Your healthcare provider will ask about your health and do a physical exam. He may ask what your sore first looked like and when it started. You may also be asked about your past diseases, sun exposure, activities, injuries, and medicines. Your healthcare provider may also do a skin biopsy. A biopsy means a small piece of the sore is removed and sent to a lab for tests. The tests will show if you have AK.
How is actinic keratosis treated?
- NSAIDs help decrease swelling and pain or fever. This medicine is available with or without a doctor's order. NSAIDs can cause stomach bleeding or kidney problems in certain people. If you take blood thinner medicine, always ask your healthcare provider if NSAIDs are safe for you. Always read the medicine label and follow directions.
- Topical chemotherapy: Your healthcare provider may give you medicine to put on your AK. The medicine may cause your skin to hurt and turn red. Be careful not to get the medicine on skin other than the area being treated. If you do, wash it off right away with soap and water. If the medicine gets on your clothes, wash your clothes right away.
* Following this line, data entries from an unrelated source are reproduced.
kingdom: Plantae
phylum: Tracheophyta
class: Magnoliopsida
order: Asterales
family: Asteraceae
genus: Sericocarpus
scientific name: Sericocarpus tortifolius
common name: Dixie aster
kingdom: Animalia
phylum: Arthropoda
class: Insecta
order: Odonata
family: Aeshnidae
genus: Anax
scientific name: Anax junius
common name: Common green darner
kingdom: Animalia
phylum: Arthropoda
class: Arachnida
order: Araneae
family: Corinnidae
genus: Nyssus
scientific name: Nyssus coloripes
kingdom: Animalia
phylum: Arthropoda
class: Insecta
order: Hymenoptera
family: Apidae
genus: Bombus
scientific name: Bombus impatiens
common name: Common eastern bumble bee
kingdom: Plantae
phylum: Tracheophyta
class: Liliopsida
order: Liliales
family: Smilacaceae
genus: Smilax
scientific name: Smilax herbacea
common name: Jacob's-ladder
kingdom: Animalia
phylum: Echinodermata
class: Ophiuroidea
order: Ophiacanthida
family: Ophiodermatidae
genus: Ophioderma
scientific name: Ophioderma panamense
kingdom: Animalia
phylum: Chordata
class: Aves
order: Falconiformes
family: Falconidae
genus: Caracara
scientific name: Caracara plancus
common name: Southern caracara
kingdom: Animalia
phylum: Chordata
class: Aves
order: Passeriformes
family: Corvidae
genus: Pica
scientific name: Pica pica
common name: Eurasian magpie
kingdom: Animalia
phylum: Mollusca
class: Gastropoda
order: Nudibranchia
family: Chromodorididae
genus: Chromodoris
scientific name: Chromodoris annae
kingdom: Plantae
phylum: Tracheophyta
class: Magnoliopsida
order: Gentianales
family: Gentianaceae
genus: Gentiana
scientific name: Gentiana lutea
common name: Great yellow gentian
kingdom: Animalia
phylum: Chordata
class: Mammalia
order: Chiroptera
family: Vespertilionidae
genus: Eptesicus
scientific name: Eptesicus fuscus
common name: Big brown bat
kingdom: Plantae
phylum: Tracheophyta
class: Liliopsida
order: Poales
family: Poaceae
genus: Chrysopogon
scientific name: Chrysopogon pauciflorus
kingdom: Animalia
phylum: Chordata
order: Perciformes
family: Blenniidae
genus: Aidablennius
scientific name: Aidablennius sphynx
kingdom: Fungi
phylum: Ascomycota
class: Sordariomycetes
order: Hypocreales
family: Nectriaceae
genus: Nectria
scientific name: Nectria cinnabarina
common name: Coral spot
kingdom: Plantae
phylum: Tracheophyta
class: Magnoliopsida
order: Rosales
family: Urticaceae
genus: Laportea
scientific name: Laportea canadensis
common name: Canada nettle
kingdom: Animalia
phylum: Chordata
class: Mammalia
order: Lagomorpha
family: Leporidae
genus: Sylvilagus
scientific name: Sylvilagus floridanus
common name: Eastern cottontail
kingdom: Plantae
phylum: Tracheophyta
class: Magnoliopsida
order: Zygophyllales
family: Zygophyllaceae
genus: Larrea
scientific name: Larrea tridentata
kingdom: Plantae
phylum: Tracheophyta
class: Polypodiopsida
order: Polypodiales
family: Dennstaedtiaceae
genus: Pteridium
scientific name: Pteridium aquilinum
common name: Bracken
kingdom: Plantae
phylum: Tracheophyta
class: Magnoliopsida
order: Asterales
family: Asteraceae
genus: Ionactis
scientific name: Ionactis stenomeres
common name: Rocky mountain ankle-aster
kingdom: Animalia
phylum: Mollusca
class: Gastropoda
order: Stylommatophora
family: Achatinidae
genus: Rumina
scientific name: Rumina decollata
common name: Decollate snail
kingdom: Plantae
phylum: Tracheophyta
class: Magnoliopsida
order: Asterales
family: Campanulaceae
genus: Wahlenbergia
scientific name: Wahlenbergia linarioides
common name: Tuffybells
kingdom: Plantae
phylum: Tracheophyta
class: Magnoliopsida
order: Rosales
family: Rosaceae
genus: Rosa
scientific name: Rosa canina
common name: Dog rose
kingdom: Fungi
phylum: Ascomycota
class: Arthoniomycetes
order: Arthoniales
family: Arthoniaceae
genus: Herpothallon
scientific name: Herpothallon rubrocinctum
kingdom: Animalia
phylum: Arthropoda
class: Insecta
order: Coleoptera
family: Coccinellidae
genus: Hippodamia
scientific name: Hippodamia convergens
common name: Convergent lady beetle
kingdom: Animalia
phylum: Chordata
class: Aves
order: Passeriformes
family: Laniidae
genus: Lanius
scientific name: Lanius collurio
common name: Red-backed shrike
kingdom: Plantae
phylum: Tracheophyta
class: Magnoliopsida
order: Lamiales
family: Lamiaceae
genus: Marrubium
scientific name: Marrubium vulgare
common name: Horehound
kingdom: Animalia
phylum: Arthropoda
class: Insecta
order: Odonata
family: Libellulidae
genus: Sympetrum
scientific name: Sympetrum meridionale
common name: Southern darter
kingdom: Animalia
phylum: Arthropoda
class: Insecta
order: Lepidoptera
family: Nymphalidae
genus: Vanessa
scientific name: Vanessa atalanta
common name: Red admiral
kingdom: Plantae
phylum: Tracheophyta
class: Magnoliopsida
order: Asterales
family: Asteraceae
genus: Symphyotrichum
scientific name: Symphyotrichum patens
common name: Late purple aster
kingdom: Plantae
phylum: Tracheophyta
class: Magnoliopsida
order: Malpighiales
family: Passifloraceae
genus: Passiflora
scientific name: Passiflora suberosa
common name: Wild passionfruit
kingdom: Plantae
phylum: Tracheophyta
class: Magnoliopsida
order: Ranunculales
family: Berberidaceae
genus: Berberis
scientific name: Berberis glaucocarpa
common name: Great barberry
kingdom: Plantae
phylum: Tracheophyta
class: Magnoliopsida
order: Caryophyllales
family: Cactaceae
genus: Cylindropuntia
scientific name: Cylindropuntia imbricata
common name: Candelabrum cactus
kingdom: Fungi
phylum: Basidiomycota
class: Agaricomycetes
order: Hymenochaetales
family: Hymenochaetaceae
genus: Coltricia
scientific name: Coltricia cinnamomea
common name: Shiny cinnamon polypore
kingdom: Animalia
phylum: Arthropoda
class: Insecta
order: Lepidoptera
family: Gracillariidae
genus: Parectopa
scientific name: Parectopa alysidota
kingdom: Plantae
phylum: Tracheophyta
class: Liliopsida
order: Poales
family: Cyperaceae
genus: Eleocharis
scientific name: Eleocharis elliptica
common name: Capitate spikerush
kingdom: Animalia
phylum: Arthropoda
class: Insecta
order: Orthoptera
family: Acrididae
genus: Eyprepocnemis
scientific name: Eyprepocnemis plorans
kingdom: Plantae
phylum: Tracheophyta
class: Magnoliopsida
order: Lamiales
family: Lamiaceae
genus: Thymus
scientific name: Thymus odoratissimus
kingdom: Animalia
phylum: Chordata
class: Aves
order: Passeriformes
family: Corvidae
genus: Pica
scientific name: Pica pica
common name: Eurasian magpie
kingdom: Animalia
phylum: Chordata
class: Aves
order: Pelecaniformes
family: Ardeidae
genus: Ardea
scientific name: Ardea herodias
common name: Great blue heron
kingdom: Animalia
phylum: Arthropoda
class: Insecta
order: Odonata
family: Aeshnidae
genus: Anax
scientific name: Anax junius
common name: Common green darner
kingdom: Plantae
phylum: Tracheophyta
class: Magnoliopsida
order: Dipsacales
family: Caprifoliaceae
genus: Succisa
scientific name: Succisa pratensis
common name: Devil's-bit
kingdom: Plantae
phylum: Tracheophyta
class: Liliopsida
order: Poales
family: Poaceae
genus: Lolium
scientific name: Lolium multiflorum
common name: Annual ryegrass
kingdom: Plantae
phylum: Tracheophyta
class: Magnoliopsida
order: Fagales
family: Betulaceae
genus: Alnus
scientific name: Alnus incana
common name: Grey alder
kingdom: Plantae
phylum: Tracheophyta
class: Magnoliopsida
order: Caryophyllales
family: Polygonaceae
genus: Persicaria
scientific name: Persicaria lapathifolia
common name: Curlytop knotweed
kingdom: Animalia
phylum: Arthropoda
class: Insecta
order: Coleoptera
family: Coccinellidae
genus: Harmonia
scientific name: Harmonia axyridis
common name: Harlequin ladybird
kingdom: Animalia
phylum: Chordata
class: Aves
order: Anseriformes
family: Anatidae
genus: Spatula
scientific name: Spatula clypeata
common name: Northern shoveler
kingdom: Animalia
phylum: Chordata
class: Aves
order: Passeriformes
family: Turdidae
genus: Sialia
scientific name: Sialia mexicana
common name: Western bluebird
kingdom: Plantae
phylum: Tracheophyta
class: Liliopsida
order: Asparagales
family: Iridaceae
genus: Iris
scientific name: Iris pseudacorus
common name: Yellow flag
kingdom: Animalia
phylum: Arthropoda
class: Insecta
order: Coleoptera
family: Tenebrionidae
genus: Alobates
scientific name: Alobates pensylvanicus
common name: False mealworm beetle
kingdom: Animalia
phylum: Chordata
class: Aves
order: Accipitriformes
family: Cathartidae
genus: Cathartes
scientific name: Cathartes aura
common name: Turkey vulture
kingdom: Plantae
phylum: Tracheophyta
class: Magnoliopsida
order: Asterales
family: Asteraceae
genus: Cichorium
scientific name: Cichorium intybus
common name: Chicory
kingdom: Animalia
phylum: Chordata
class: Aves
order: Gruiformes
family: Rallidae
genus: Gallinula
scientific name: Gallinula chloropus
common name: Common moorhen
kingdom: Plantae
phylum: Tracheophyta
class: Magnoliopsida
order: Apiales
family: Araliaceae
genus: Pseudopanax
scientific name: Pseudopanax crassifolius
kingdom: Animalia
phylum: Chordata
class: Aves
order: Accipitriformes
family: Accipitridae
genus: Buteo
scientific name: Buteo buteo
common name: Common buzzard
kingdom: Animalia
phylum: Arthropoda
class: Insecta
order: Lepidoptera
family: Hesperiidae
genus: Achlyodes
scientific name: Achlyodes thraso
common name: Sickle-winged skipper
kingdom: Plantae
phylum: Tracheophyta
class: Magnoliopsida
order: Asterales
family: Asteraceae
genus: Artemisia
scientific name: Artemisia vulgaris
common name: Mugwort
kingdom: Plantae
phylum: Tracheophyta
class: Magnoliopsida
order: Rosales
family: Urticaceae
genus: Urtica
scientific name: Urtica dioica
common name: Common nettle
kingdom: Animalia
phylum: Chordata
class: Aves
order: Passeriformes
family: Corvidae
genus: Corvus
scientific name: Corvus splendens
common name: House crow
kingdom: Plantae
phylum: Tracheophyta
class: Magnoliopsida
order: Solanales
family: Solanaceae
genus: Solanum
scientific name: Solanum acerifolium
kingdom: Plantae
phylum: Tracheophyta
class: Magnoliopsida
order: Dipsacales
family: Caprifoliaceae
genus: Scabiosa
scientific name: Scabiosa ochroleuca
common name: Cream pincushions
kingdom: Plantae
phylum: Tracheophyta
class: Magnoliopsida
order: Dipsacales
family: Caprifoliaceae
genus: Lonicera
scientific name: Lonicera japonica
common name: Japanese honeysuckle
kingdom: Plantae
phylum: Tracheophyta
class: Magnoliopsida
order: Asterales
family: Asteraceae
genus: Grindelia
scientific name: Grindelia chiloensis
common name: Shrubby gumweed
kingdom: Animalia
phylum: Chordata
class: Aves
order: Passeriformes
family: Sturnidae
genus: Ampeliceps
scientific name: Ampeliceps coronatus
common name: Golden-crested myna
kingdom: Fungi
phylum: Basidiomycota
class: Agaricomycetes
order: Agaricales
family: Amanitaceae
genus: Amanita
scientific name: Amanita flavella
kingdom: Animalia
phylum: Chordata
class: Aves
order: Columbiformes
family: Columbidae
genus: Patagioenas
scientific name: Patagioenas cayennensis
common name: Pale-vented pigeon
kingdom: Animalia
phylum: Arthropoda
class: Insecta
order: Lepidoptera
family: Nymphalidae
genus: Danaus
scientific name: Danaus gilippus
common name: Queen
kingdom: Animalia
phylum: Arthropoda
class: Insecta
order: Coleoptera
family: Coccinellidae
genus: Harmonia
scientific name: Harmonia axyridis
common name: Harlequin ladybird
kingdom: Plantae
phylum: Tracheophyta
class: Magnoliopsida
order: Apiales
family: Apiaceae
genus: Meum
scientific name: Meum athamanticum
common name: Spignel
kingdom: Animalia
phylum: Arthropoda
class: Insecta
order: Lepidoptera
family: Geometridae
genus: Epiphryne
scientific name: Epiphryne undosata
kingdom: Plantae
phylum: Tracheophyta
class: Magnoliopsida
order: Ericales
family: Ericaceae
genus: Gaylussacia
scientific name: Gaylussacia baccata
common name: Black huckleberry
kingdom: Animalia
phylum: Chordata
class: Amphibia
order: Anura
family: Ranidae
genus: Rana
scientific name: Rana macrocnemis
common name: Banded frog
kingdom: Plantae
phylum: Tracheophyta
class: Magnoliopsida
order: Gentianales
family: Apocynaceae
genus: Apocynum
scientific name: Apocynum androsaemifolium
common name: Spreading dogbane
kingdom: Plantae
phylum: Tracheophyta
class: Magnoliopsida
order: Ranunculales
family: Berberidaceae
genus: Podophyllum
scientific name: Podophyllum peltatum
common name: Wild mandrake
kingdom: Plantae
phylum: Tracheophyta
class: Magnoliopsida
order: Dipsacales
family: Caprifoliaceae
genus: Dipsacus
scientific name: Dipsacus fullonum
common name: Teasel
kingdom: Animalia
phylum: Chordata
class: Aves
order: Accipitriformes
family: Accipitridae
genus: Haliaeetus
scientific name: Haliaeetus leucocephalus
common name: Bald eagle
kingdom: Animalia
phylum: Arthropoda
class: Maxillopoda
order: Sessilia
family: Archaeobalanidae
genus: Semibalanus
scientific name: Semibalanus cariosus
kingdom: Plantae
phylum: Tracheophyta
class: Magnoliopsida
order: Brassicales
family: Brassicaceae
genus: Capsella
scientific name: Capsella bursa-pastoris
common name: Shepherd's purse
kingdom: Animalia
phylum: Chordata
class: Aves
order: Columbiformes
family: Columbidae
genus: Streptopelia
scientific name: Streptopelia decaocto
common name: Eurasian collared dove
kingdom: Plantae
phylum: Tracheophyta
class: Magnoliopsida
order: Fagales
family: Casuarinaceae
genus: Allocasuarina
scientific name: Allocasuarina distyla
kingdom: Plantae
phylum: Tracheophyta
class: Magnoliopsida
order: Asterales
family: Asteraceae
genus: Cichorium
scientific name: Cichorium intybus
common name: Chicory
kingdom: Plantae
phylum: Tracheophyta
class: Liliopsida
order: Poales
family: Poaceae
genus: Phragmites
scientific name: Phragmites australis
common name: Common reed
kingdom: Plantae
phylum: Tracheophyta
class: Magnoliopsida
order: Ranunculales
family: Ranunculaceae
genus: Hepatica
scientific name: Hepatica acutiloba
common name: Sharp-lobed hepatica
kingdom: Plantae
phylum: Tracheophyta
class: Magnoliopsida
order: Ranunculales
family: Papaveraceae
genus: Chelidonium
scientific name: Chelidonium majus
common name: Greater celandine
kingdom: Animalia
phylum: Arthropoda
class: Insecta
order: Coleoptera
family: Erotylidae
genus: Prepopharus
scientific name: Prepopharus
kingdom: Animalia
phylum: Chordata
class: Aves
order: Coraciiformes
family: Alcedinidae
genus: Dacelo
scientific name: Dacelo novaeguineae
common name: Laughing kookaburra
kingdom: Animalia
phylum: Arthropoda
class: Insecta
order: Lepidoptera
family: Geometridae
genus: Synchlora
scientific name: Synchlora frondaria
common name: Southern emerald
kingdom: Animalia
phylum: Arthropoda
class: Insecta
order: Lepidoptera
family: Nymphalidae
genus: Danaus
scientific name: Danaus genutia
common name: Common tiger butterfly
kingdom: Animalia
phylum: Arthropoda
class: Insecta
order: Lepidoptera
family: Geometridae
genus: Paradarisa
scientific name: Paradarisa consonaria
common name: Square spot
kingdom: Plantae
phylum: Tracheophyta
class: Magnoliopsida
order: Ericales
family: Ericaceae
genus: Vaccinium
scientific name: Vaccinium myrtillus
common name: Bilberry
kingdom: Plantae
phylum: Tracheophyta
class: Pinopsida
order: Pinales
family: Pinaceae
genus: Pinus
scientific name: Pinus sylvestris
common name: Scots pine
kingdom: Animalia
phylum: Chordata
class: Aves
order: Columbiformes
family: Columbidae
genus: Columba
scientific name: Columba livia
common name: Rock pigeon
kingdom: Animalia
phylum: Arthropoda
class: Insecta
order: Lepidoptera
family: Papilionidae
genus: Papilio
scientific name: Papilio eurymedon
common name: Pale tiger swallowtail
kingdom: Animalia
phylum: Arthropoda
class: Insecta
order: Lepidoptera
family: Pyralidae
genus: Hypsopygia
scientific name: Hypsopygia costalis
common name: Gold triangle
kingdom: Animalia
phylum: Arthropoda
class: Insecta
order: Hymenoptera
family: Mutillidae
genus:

- Surgery: Your healthcare provider may cut, scrape, freeze, or burn a section of skin to remove the AK.
- Other procedures: Your healthcare provider may recommend chemical peels, dermabrasion, or laser therapy to treat your AK.
How can I take care of my skin?
- Check your skin: Look for new bumps once a month. Know what your birthmarks look like. Watch closely for changes, especially after you are 40 years of age.
- Protect your skin:
- Do not use tanning beds. The beds use ultraviolet (UV) rays and can damage your skin as much as the sun.
- Wear sunscreen that has an SPF of 30 or higher. The sunscreen should also have UVA and UVB protection. Follow the directions on the label when you use sunscreen. Put on more sunscreen if you are in the sun for longer than an hour. Reapply sunscreen often if you swim or sweat.
- Stay out of the sun between 11 AM and 2 PM. The sun is strongest and most damaging to your skin between these times.
- Protect your lips by using lipsticks and lip balms that contain sunscreen.
- Wear long-sleeved shirts and pants to protect your arms and legs when you are out in the sun. Wear a hat with a wide brim to protect both your face and neck.
Contact your healthcare provider if:
- Your skin stings or burns when you use your medicines.
- You have new or worsening symptoms.
- You have pus or blood oozing out of sores.
- You have questions or concerns about your condition or care.
You have the right to help plan your care. Learn about your health condition and how it may be treated. Discuss treatment options with your caregivers to decide what care you want to receive. You always have the right to refuse treatment. The above information is an educational aid only. It is not intended as medical advice for individual conditions or treatments. Talk to your doctor, nurse or pharmacist before following any medical regimen to see if it is safe and effective for you.